Interesting that your policy expert example ignores the biggest ongoing threat - Global heating. Governments with the "help" of the fossil fuels industry have slow-walked even the smallest changes to decarbonizing the global economy, mostly ignored the support for vulnerable countries. There is not going to be some magical AI solution either. We pretty much know what we can do to "bend the curve" in the right direction, but we aren't.
AI remains an unknown technology threat. It is clearly a 2-edged sword, both useful and a threat, some of which we see every day. It certainly needs some regulatory guardrails, but the evangelists seem to have the ear of governments to stave this off.
Jack, are you also familiar with the Sentient Foundation? 85M seed raised last year for the Dobby models https://sentient.foundation/, ran into them digging around in the Ethereum community
I think distributed compute and distributed model governance are often conflated in the distributed AI community, partly because many of the contributors come from web3/blockchain. It seems to me that they’ll lag behind frontier labs by a few years because of their more lagged access to hardware (all of industry is gated on advanced chips), but the barrier to entry for sub-AGI models is lowering enough that they’ll become an increasingly important voice for autonomous, distributed software agents in the very near future
The AI problem reminds me of regulating high finance. If you truly had a good grasp of the galaxy brained trading strategies that teams of the smartest financial geniuses could find, well enough that you could perfectly regulate them to maximize public welfare directly, you’d probably be offered a job at those firms in the first place! Politicians are then left with highly motivated staffers but rarely world renowned experts
Yes, nice summary. Everything you touched on should mean that you and Anthropic and Dario (as he did in 2017) are advocating for a major effort between the US and Chinese governments to develop a global Framework for AI Governance and Safety, rather than advocating for say an AI Diffusion Framework and more export controls?

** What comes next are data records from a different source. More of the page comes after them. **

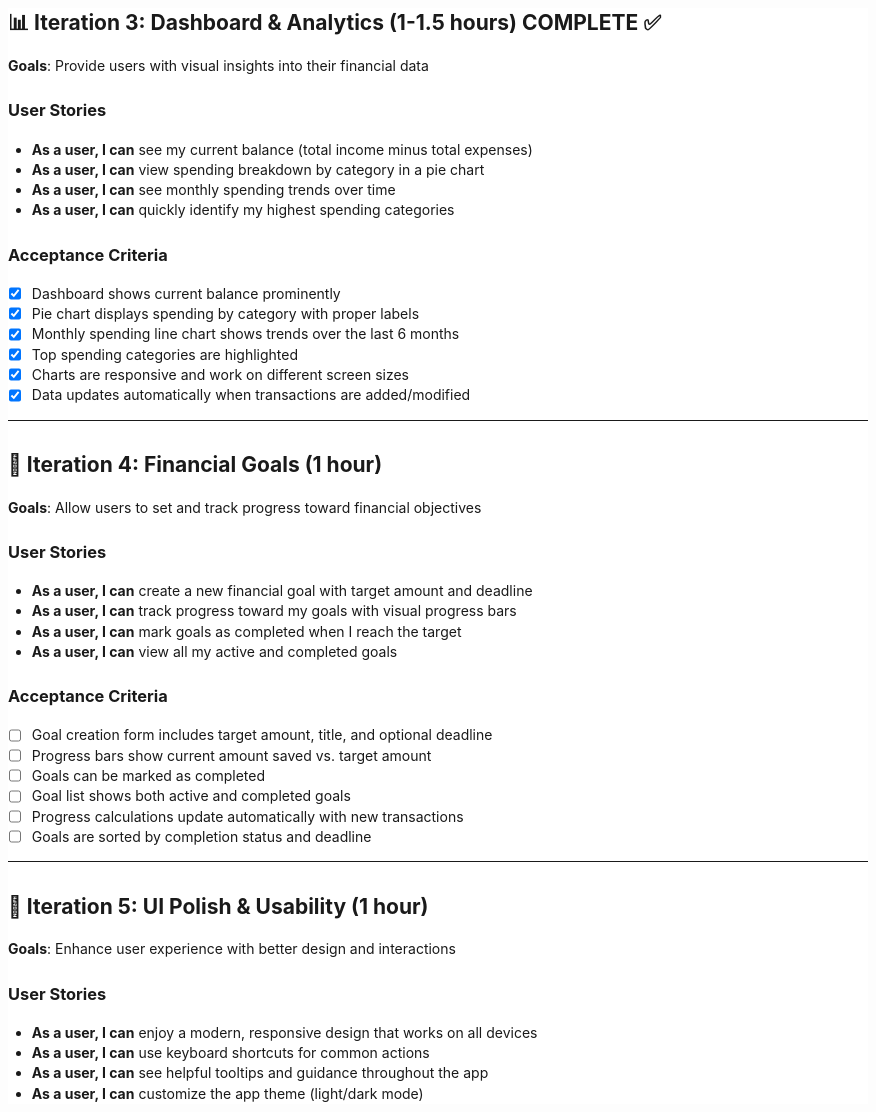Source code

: 
## 📊 **Iteration 3: Dashboard & Analytics (1-1.5 hours) COMPLETE** ✅
**Goals**: Provide users with visual insights into their financial data

### User Stories
- **As a user, I can** see my current balance (total income minus total expenses)
- **As a user, I can** view spending breakdown by category in a pie chart
- **As a user, I can** see monthly spending trends over time
- **As a user, I can** quickly identify my highest spending categories

### Acceptance Criteria
- [x] Dashboard shows current balance prominently
- [x] Pie chart displays spending by category with proper labels
- [x] Monthly spending line chart shows trends over the last 6 months
- [x] Top spending categories are highlighted
- [x] Charts are responsive and work on different screen sizes
- [x] Data updates automatically when transactions are added/modified

---

## 🎯 Iteration 4: Financial Goals (1 hour)
**Goals**: Allow users to set and track progress toward financial objectives

### User Stories
- **As a user, I can** create a new financial goal with target amount and deadline
- **As a user, I can** track progress toward my goals with visual progress bars
- **As a user, I can** mark goals as completed when I reach the target
- **As a user, I can** view all my active and completed goals

### Acceptance Criteria
- [ ] Goal creation form includes target amount, title, and optional deadline
- [ ] Progress bars show current amount saved vs. target amount
- [ ] Goals can be marked as completed
- [ ] Goal list shows both active and completed goals
- [ ] Progress calculations update automatically with new transactions
- [ ] Goals are sorted by completion status and deadline

---

## 🎨 Iteration 5: UI Polish & Usability (1 hour)
**Goals**: Enhance user experience with better design and interactions

### User Stories
- **As a user, I can** enjoy a modern, responsive design that works on all devices
- **As a user, I can** use keyboard shortcuts for common actions
- **As a user, I can** see helpful tooltips and guidance throughout the app
- **As a user, I can** customize the app theme (light/dark mode)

The problem is not that people do not understand the situation or its ethical implications. The problem is that mistrust between state actors is resulting in an AI arms race. And the key difference between the AI arms race and the nuclear arms race is that for AI there is no 'mutually assured destruction' equilibrium, the equilibrium that kept us all alive for the last 70 years.
Could you share a link to the research you mentioned in the last sentence?